Уральские сказы — III, стр. 11

Если вызываемый соглашался «поддержать компанию», то шли в ближайший кабак и там после первых стаканов затевалась драка. Если согласия не было, начинались разговоры: «гнушаешься», «зазнался» и так далее, что также кончалось дракой.

Нужно сказать, что все-таки это были не избиения, а драки. Как бы ни была пьяна толпа, она всегда старалась вызвать на первый удар и полностью не наваливалась, а фигурировала в качестве свидетелей, которые вмешивались в случае надобности в драку, но не иначе, как подыскав благовидный предлог: «Ты дерись, а меня не задевай. Меня толкаешь? Получи!»

В отношении драк с приказными, сколько помню, вызовы к кабаку не применялись. Приказных старались поймать в месте их сборища: на какой-нибудь вечеринке, на свадьбе и также старались «довести».

Так как приказные тоже были пьяны, то это легко удавалось, и драка происходила «в полное удовольствие», кончаясь иной раз серьезным членовредительством. При этом победа неизбежно оставалась на стороне рабочих, которые имели неисчерпаемый резерв в случае, если начинали дело маленькой группой.

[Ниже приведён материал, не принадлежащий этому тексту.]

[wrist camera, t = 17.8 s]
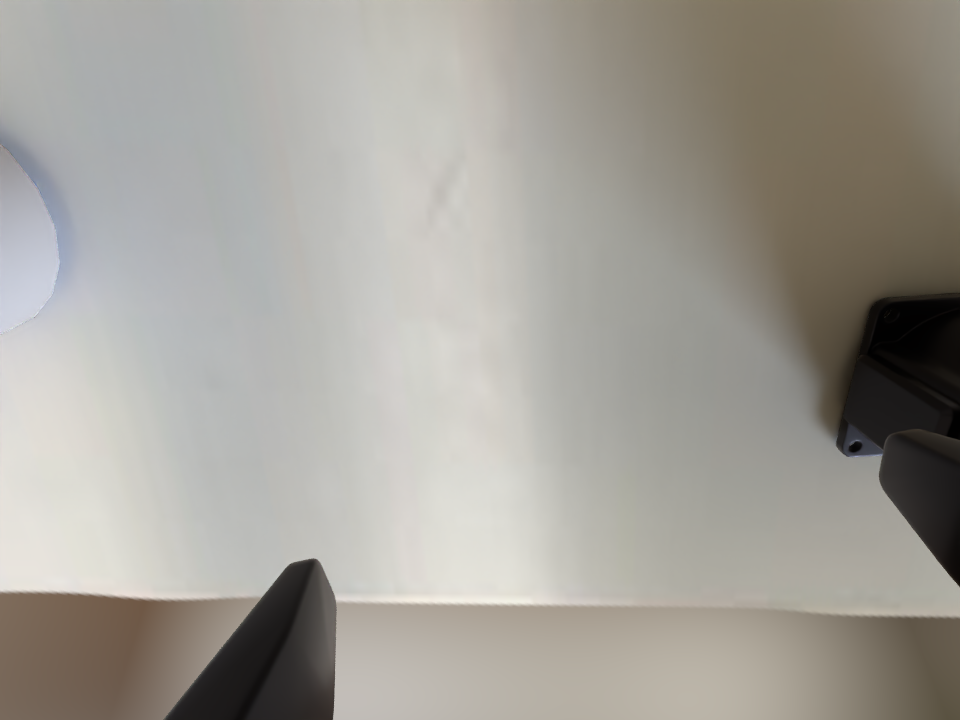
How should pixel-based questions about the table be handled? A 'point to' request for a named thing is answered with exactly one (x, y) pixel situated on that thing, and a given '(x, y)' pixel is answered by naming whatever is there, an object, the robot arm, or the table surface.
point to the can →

Особенной остротой отличались столкновения рабочих с приказными во время маевок. Маевки эти справлялись в Сысертском округе с давнего времени. От отца я слыхал, что его дед — рабочий Полевского медеплавильного завода — был убит во время маевки за Гумешевским рудником каким-то заводским сержантом, которого рабочие тоже убили, втоптав в тинистый берег речушки, за что потом жестоко поплатились. Это было не менее как девяносто лет тому назад.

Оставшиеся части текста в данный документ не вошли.